* **Tasks to complete**
1) Condense the paragraph beginning "Long began the 2019 season" in the passage about Long's baseball career into a bulleted list, keeping its main facts.
2) Write the next part of the passage about Long's baseball career, picking up after its final sentence.

* **Source text**
--- --- ---
On November 20, 2017, the Reds added Long to their 40-man roster to protect him from the Rule 5 draft. He spent the 2018 season with Pensacola, batting .261 with 12 home runs and 56 RBI in 126 games.

=== Seattle Mariners ===
On January 21, 2019, the Reds traded Long and a compensation draft pick in the 2019 MLB draft to the New York Yankees for Sonny Gray and Reiver Sanmartin. The Yankees then traded Long to the Seattle Mariners for Josh Stowers.

Long began the 2019 season with the Tacoma Rainiers. On May 10, he was called up to the major league roster for the first time. He made his major league debut on May 11 versus the Boston Red Sox. In 42 games for Seattle, Long hit .263 with 5 home runs. In 2020, Long's offensive output dipped as he finished hitting only .171 with 3 home runs and 9 RBI. On September 22, 2020, Long underwent surgery on his right tibia to repair a stress fracture in his right shin, prematurely ending his 2020 season.
--- --- ---
[Records taken from a dataset]
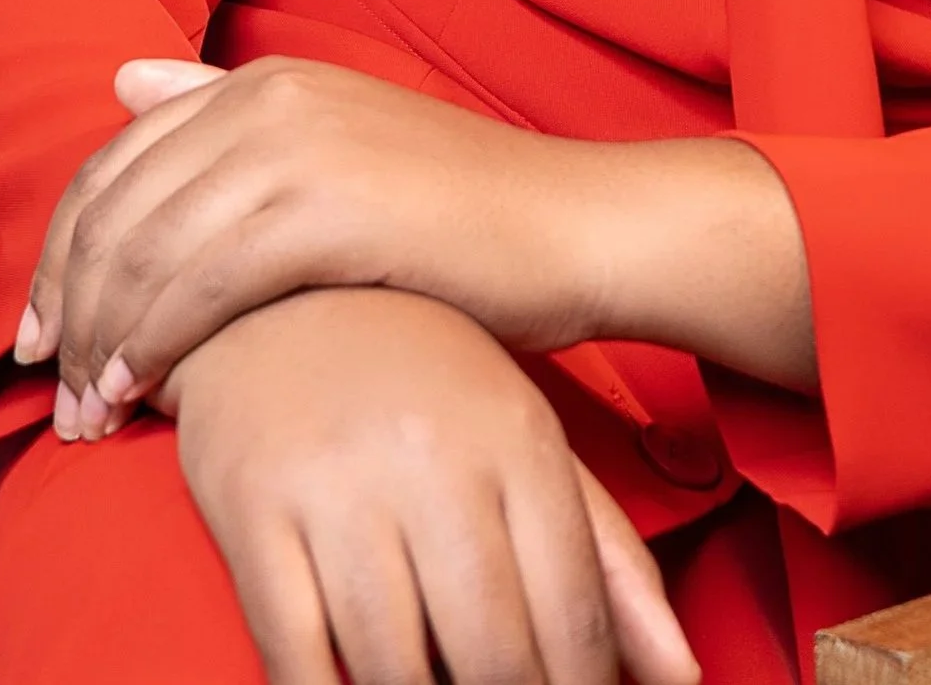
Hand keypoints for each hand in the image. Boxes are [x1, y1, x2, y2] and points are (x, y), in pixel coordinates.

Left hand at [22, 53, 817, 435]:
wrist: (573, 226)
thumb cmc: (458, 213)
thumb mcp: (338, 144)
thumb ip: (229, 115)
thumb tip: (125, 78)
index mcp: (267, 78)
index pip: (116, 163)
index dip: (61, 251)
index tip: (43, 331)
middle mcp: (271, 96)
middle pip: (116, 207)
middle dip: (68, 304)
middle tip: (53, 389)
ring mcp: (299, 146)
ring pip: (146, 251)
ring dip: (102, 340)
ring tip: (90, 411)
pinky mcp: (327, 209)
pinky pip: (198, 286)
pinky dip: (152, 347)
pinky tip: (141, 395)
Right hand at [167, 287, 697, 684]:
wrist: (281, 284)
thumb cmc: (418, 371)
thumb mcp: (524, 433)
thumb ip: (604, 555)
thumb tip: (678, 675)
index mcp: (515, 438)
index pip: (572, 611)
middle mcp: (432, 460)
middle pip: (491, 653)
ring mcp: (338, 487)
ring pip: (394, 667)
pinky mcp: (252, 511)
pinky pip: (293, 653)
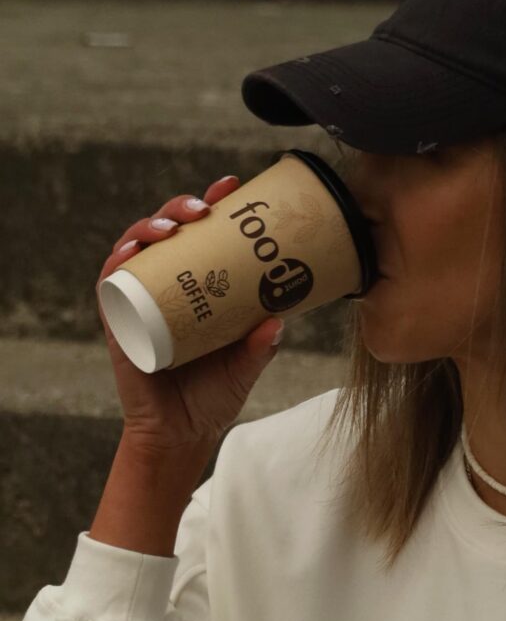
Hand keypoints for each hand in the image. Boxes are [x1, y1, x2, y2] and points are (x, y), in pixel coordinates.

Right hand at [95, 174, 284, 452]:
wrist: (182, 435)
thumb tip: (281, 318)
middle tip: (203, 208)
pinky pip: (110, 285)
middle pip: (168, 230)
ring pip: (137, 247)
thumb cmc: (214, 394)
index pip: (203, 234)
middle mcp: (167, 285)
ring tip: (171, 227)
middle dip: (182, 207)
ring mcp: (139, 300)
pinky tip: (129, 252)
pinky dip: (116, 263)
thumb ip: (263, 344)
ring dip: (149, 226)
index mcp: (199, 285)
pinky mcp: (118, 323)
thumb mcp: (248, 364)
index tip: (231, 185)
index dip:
--- --- ---
* **Activity answers**
1)
- Started the 2019 season with the Tacoma Rainiers.
- Called up to the major league roster for the first time on May 10.
- Made his major league debut on May 11 against the Boston Red Sox.
- Hit .263 with 5 home runs in 42 games for Seattle.
- In 2020, his hitting fell off: .171 with 3 home runs and 9 RBI.
- Had surgery on September 22, 2020, to repair a stress fracture in his right shin (right tibia), which ended his 2020 season early.

2)
On April 27, 2021, Long was placed on the 60-day injured list as he continued to recover from the injury. On June 7, Long was activated off of the injured list. He hit a walk-off grand slam on June 20, 2021, in the bottom of the tenth inning that gave the Mariners a 6–2 victory against the Tampa Bay Rays. On August 2, Long was placed back on the injured list with a right shin stress reaction, and was transferred to the 60-day injured list on August 28, ending his season. On October 22, Long was outrighted off of the 40-man roster. He elected free agency on November 7.

===Baltimore Orioles===
On February 16, 2022, Long signed a minor league contract with the Baltimore Orioles. He appeared in 31 games split between the rookie-level Florida Complex League Orioles, Single-A Delmarva Shorebirds, High-A Aberdeen IronBirds, and Triple-A Norfolk Tides. In 99 at-bats, Long hit .192/.316/.263 with no home runs and 12 RBI. He was released by the Orioles organization on August 16.

===High Point Rockers===
On April 28, 2023, Long signed with the High Point Rockers of the Atlantic League of Professional Baseball. In 95 games for the Rockers, he batted .307/.394/.487 with 13 home runs, 59 RBI, and 20 stolen bases. Following the season, Long was named an Atlantic League All–Star.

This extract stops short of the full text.